Task prompt:
Reproduce only the lines of the material below that start at the line containing "E. HOOD | ) | |" and stop at the line containing "B. On or about". Keep both end lines.

Provided records:

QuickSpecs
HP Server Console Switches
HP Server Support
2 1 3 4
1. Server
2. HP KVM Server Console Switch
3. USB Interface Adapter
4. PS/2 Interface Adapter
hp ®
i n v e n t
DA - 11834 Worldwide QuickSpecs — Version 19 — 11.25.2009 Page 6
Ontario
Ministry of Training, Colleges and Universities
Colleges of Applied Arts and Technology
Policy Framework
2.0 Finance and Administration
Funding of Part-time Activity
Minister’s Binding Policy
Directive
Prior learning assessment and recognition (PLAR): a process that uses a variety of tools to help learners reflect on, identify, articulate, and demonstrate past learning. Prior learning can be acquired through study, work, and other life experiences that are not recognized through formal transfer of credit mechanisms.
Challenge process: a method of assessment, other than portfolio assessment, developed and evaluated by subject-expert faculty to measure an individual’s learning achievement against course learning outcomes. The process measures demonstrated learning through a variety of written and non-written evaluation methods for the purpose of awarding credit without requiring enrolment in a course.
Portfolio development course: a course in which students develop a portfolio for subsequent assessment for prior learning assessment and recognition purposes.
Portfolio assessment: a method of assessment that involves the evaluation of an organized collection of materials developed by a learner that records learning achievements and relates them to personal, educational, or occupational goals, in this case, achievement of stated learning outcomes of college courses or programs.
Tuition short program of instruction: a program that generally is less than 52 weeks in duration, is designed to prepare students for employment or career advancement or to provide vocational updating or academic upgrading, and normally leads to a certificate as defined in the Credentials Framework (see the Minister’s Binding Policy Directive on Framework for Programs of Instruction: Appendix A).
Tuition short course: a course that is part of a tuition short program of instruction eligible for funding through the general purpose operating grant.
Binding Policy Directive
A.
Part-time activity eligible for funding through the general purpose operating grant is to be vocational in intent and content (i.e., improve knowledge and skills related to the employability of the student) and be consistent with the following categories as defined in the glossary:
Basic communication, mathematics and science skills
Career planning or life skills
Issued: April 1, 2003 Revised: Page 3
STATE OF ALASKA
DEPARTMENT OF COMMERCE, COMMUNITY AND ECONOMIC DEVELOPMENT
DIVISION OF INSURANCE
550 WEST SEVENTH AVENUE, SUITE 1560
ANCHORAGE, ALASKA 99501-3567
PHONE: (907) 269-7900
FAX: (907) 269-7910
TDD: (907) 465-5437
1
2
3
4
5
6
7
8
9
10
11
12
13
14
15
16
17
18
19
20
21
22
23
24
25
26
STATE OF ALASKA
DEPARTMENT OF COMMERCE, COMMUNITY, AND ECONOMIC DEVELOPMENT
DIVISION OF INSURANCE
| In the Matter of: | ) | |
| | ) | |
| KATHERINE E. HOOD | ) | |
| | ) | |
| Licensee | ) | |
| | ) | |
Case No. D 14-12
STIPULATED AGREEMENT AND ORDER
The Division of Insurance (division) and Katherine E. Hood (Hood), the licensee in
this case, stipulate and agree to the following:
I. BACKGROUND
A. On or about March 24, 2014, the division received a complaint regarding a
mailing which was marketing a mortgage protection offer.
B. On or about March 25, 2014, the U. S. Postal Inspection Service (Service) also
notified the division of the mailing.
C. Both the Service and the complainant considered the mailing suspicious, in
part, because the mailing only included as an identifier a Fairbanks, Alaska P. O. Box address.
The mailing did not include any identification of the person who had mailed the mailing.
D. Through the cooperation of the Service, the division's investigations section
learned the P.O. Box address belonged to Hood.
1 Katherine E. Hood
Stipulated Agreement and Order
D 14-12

Reply:
| KATHERINE E. HOOD | ) | |
| | ) | |
| Licensee | ) | |
| | ) | |
Case No. D 14-12
STIPULATED AGREEMENT AND ORDER
The Division of Insurance (division) and Katherine E. Hood (Hood), the licensee in
this case, stipulate and agree to the following:
I. BACKGROUND
A. On or about March 24, 2014, the division received a complaint regarding a
mailing which was marketing a mortgage protection offer.
B. On or about March 25, 2014, the U. S. Postal Inspection Service (Service) also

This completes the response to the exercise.